Verlorene Berufungsbegründung – Wiedereinsetzung erfolgreich

Der Bundesgerichtshof hat einem Wiedereinsetzungsantrag wegen verlorener Post stattgegeben. Das Oberlandesgericht hatte noch angenommen, der Rechtsanwalt habe nicht darlegen können, dass der Verlust nicht seine Schuld sei. Die vom OLG gestellten Anforderungen hielt der BGH aber für überzogen. Vor allem habe der Anwalt nicht zu den Leerungszeiten des Briefkastens vortragen müssen.

Berufungsbegründung rechtzeitig in Briefkasten eingeworfen

Der Anwalt hatte erklärt, dass er die Berufungsbegründung anderthalb Wochen vor Ablauf der Frist "persönlich ausgefertigt, unterzeichnet, in einen Briefumschlag verpackt und ausreichend frankiert in einen Briefkasten der Deutsche Post AG eingelegt" habe. Das OLG wollte es genauer wissen: Der Prozessbevollmächtigte habe nicht dargelegt, welche Adresse auf dem Umschlag angegeben war oder wie er frankiert gewesen sei. Auch die genaue Lage des Briefkastens oder seine Leerungszeiten seien nicht mitgeteilt worden. Ohne Gelegenheit zur Aufklärung zu geben, lehnte es den Antrag ab.

> _Aufgabe_: Wie lange vor Ablauf der Frist hat der Anwalt laut dem Text über die verlorene Berufungsbegründung den Brief eingeworfen?

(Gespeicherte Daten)

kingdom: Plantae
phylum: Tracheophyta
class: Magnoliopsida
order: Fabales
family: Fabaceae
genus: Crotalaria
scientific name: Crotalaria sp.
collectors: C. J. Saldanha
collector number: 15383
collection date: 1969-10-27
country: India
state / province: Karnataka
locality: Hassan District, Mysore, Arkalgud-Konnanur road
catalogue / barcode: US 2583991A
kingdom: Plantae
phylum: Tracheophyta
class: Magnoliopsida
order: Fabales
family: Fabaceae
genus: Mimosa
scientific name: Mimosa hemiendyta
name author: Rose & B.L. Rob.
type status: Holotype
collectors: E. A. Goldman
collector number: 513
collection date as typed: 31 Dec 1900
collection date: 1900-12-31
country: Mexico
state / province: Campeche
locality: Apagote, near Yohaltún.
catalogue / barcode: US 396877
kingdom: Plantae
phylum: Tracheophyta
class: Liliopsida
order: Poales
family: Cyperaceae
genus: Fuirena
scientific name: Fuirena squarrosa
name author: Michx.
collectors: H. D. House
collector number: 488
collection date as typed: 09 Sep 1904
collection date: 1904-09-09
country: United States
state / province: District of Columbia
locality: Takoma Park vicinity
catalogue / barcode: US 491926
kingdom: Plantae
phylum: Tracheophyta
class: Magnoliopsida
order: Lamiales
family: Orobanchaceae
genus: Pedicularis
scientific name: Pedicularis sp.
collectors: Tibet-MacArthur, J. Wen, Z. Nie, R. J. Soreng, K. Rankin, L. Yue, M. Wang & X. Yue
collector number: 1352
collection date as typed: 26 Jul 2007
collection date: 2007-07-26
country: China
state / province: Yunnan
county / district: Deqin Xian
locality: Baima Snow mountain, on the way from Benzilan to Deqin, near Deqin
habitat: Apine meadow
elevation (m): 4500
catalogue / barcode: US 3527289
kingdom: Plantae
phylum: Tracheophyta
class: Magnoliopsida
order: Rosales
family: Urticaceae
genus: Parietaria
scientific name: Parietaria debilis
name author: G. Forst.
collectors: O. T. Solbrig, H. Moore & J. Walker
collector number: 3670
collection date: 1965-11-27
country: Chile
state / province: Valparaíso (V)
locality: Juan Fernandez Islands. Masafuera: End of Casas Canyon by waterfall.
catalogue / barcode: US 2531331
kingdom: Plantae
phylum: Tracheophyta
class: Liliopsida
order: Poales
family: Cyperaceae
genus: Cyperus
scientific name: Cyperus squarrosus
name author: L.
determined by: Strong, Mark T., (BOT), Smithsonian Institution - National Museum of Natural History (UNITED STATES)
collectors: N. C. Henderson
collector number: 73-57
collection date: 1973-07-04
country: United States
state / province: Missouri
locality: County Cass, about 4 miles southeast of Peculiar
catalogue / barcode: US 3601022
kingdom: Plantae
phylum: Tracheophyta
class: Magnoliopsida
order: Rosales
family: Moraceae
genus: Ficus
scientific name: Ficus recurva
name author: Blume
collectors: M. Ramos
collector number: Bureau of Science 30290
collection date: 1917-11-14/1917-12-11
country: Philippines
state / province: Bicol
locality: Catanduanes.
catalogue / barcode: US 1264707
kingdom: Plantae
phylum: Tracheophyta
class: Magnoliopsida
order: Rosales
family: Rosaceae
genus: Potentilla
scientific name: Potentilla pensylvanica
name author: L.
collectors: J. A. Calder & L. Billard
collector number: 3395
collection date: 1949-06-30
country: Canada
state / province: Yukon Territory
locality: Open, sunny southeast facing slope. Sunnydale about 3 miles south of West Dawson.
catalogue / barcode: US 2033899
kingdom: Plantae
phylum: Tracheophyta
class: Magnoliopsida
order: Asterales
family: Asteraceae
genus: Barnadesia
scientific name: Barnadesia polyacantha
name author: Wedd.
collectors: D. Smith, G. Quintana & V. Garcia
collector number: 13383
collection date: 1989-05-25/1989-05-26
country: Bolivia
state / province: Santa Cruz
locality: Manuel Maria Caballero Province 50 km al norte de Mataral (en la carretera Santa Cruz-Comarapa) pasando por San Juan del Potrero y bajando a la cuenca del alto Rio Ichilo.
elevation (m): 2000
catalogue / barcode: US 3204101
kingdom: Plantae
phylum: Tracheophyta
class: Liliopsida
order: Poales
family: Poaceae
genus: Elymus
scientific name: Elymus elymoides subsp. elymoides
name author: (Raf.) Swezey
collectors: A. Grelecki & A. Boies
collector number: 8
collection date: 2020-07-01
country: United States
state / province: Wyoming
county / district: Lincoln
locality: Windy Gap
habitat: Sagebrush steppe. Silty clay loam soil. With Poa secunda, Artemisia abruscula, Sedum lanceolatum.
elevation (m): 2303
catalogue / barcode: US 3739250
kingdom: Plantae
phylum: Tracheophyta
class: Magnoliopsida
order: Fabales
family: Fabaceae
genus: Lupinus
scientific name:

> _Lösung_: Anderthalb Wochen vor Ablauf der Frist.